掲載文 ▸
真田幸村vs.伊達政宗 ~めぐりあい大坂夏の陣~|歴史秘話ヒストリア

私には守るべきものがある ~伊達政宗の生き残り人生~

戦国時代後半、伊達政宗(だてまさむね)は東北の名門・伊達家の跡取りとして生まれました。5歳の時に天然痘にかかり右目を失明。自分の容姿に劣等感を持ち、心を閉ざしてしまいました。

 

伊達政宗

 

心を開くきっかけは、中国の李克用(りこくよう)について学んだことではないかと専門家は推測しています。

 

李克用は唐の時代に活躍した武将で、唐王朝を滅亡の危機から救おうと戦いました。真っ黒な鎧に身を包んだ李克用の軍勢は連戦連勝。その強さで中国全土に名をはせました。李克用は片方の目が不自由で、人々は畏敬の念をこめて「独眼竜(どくがんりゅう)」と呼びました。

データ行 ▸
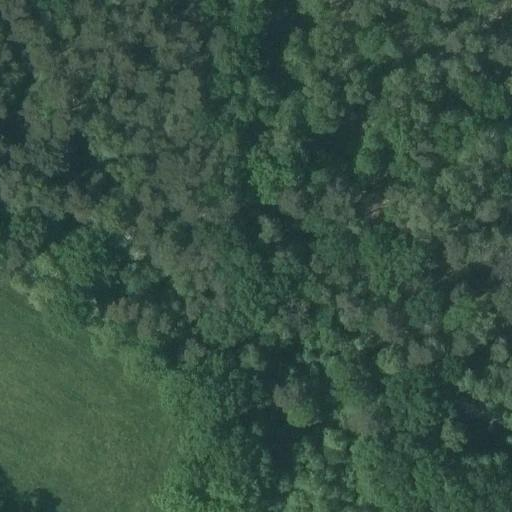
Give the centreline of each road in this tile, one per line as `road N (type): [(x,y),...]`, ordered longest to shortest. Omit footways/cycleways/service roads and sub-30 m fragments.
road 1 (track): [(188,0),(239,306),(240,370)]
road 2 (track): [(240,370),(208,511)]
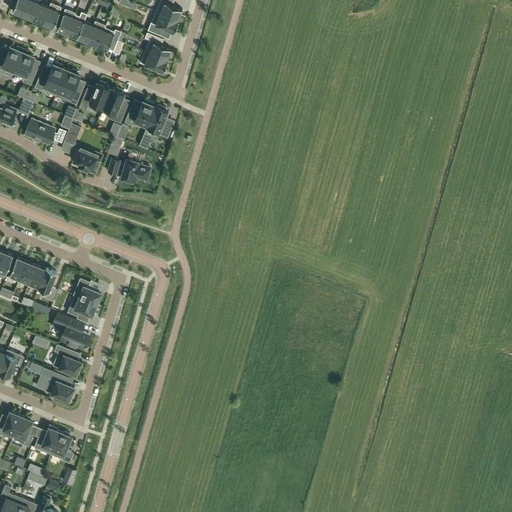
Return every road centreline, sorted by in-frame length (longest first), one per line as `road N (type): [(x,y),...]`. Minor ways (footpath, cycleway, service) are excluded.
road 1 (residential): [(0,386),(80,419),(120,276),(79,259)]
road 2 (residential): [(162,269),(96,511)]
road 3 (residential): [(0,21),(174,92)]
road 4 (residential): [(0,130),(73,173),(113,184)]
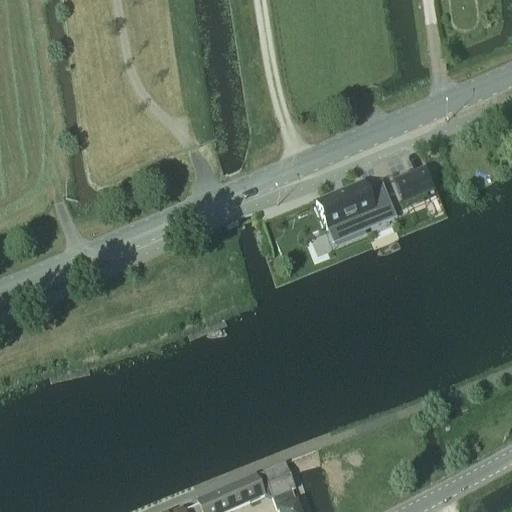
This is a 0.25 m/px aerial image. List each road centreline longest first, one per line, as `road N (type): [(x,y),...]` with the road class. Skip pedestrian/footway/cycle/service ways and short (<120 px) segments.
road 1 (secondary): [(0,295),(511,77)]
road 2 (track): [(262,0),(295,167)]
road 3 (track): [(34,124),(79,260)]
road 4 (track): [(454,127),(430,0)]
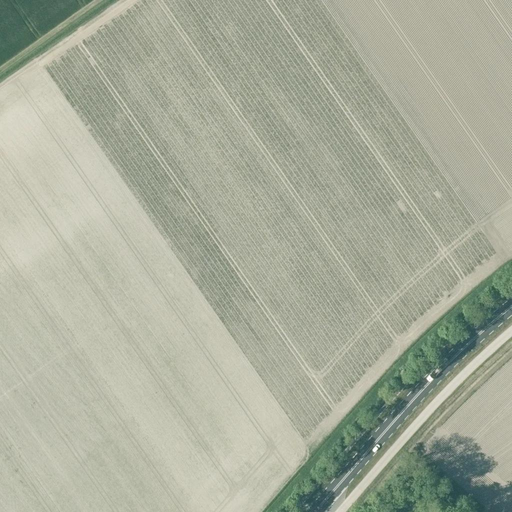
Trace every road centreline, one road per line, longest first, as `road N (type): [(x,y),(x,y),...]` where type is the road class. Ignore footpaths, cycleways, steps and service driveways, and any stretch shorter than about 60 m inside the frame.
road 1 (primary): [(314,511),(425,383),(511,306)]
road 2 (unclassified): [(340,511),(423,415),(511,333)]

課題の内容 ▸
**A.** 伊達政宗の文章をもとに、次の問いに答えよ。
(i) 政宗が天然痘にかかったのは何歳の時か。
(ii) 李克用はどの時代に活躍した武将か。
(iii) 人々は李克用を畏敬の念をこめて何と呼んだか。
**B.** 伊達政宗の文章を、最後の文の後から書き継げ。

解答 ▸
**A.**
(i) 5歳
(ii) 唐の時代
(iii) 「独眼竜(どくがんりゅう)」

**B.**
 

伊達政宗は家臣・片倉小十郎可景綱に右目を刀で取り去るよう命じました。こうして独眼竜・伊達政宗は誕生しました。

 

18歳で家督を継いだ伊達政宗は、周囲の大名を次々に攻略し勢力を拡大しました。伊達の軍勢がまとったのは真っ黒な甲冑李克用の黒い軍団にちなんだものだと言われています。

 

天正17年(1589年)伊達政宗は、最大のライバルである会津の蘆名氏を滅ぼし114万石を束ねる有力大名になりました。しかし、伊達政宗の前に大きな壁が立ちはだかりました。すでに天下統一を目前とした豊臣秀吉です。

 

全国の大名を従わせようとする豊臣秀吉は伊達政宗に激怒。そして豊臣秀吉から「小田原の北条氏攻めに参加せよ」と命令が下されました。これは豊臣秀吉から伊達政宗への最後通告でした。

 

伊達政宗は悩んでいる間に小田原への出発が遅れ、ようやく到着した頃には戦いはほとんど終わっていました。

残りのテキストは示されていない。